Where an entry below contains an image, skip the image and copy the rest exactly.

___ Data for the task

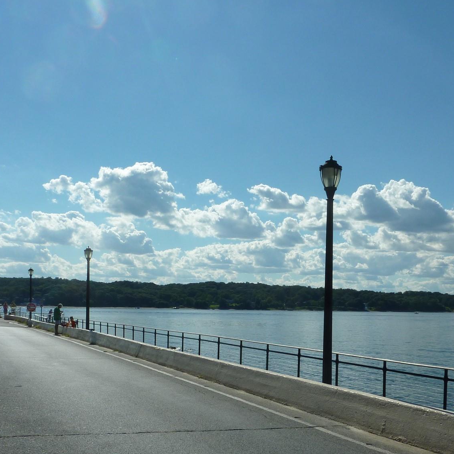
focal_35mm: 40
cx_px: 253
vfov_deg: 41.4
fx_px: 594
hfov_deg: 41.8
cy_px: 300
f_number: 5.6
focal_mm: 4.1
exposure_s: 1/1000
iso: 80
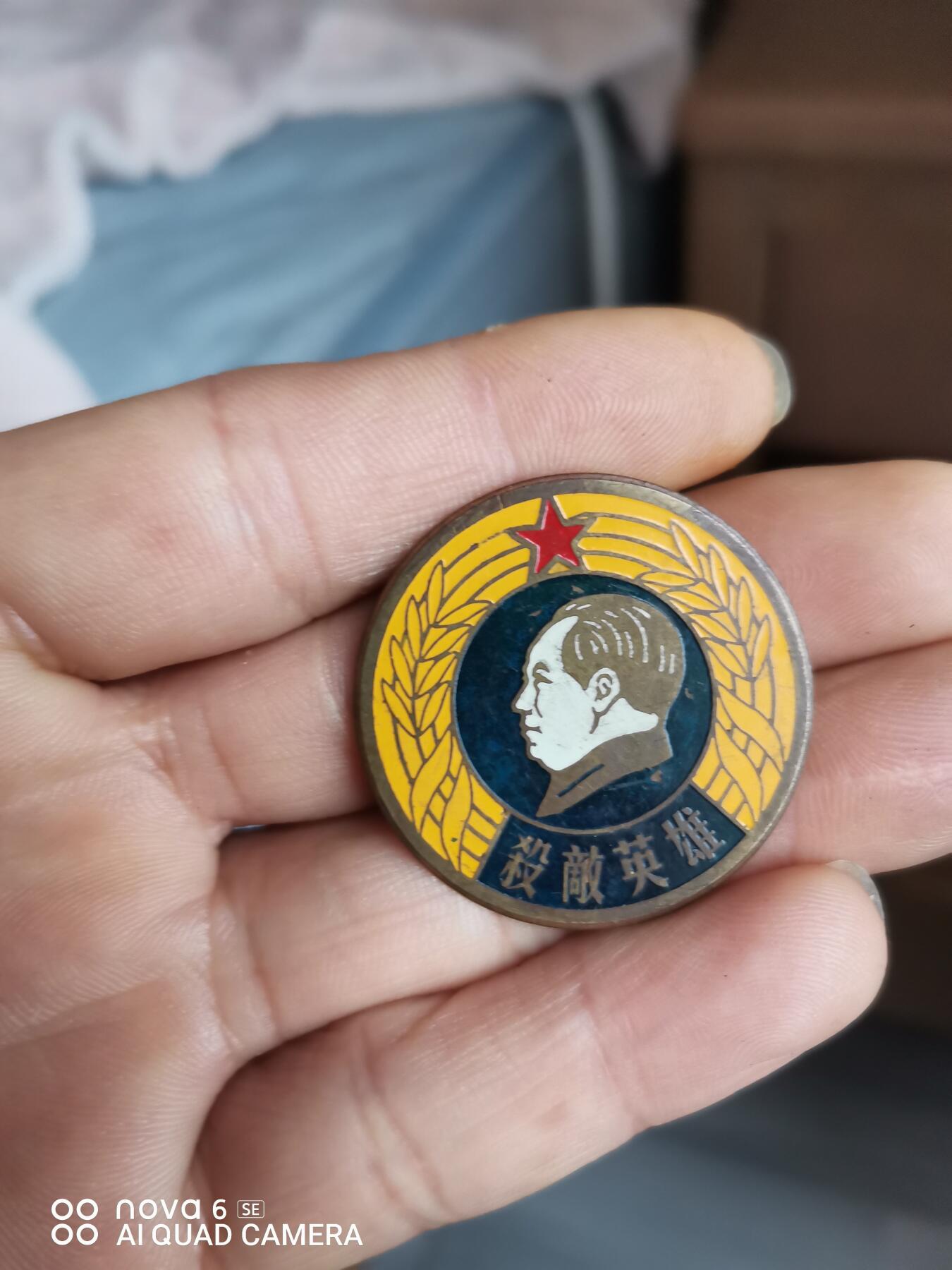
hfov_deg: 53.1
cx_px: 476
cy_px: 635
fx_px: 953
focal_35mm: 26
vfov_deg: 67.3
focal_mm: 4.75
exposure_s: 1/50
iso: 400
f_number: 1.8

______

= Answer section =
focal_35mm: 40
cx_px: 253
vfov_deg: 41.4
fx_px: 594
hfov_deg: 41.8
cy_px: 300
f_number: 5.6
focal_mm: 4.1
exposure_s: 1/1000
iso: 80
hfov_deg: 53.1
cx_px: 476
cy_px: 635
fx_px: 953
focal_35mm: 26
vfov_deg: 67.3
focal_mm: 4.75
exposure_s: 1/50
iso: 400
f_number: 1.8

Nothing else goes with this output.